Außerhalb des sprachlichen Bereichs kann der Very Enhanced Road Assistant durch weitere Kanäle mit Reisenden kommunizieren: Dank mehrerer Kameras kann das System Passagiere aktiv ansprechen und relevante Informationen scannen, um den Kontext einer Reise in Gesprächen besser zu berücksichtigen. Diese fortschrittliche KI-Kapazität wurde durch die Integration von Audio-, Video- und Scanning-Techniken verstärkt, wodurch die KI zukünftig in der Position sein wird, ihre Antworten basierend auch auf der nonverbalen Kommunikation der Nutzer zu modifizieren.

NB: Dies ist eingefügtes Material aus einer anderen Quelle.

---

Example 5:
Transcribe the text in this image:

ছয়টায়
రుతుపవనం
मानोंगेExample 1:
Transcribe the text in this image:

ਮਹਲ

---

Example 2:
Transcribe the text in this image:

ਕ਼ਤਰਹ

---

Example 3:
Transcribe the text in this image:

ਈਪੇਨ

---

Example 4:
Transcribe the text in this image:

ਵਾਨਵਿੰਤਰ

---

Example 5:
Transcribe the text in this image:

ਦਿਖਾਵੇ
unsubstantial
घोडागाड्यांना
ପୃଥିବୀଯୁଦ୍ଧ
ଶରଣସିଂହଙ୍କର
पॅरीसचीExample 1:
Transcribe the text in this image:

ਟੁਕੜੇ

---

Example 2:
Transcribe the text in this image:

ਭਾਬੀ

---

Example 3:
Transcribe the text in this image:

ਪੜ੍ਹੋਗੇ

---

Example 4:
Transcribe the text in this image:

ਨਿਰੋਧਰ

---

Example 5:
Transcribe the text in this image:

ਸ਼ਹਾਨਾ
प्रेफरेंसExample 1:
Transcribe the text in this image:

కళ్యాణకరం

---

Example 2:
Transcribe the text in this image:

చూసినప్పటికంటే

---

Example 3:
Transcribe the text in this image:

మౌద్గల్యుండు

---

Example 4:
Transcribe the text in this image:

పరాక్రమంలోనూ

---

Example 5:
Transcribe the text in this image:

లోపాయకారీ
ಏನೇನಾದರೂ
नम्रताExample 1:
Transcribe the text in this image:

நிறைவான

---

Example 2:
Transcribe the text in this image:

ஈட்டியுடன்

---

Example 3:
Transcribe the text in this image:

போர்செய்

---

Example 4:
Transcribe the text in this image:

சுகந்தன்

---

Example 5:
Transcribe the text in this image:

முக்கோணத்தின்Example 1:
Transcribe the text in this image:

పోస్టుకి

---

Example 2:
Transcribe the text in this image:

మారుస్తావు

Hierfür spielte erneut die von der Basis an selbstentwickelte Konnektivität der einzelnen Module (Kameras, Sensoren, Text-to-Speech etc.) eine wichtige, teils gar elementare Rolle.
Können also all diese Neuerungen dafür sorgen, dass Fahrgäste die erste Berührungsangst vor der autonom fahrenden Welt verlieren? Die Last-Mile-Lösung in der Last-Mile-Lösung, eine Innovations-Matroschka? Kann Vertrauen digitalisiert werden und kann eine Fahrbegleitung dabei helfen, das Bedürfnis nach individueller Fahrzeug-Kontrolle zu reduzieren, um einen höheren Nutzerkomfort zu erfahren?
Sicher scheint, dass die Evolution des Transports, einer wirklich neuen Mobilität, fernab von reinen Antriebstechnologie-Wechseln oder kaum ablösbarem Individualverkehr, mit dem „Very Enhanced Road Assistant etwas greifbarer gemacht wird. Schließlich ist „Transport“ letztlich eine Bezeichnung für die rein technische Überwindung einer zwischen Start und Ziel liegenden Strecke. Wenn wir von Menschen sprechen, reden wir immer von einer Erfahrung, einem greifbaren Erlebnis, von Erinnerungen, kurzum: Von einer Reise. Und die hat gerade erst begonnen.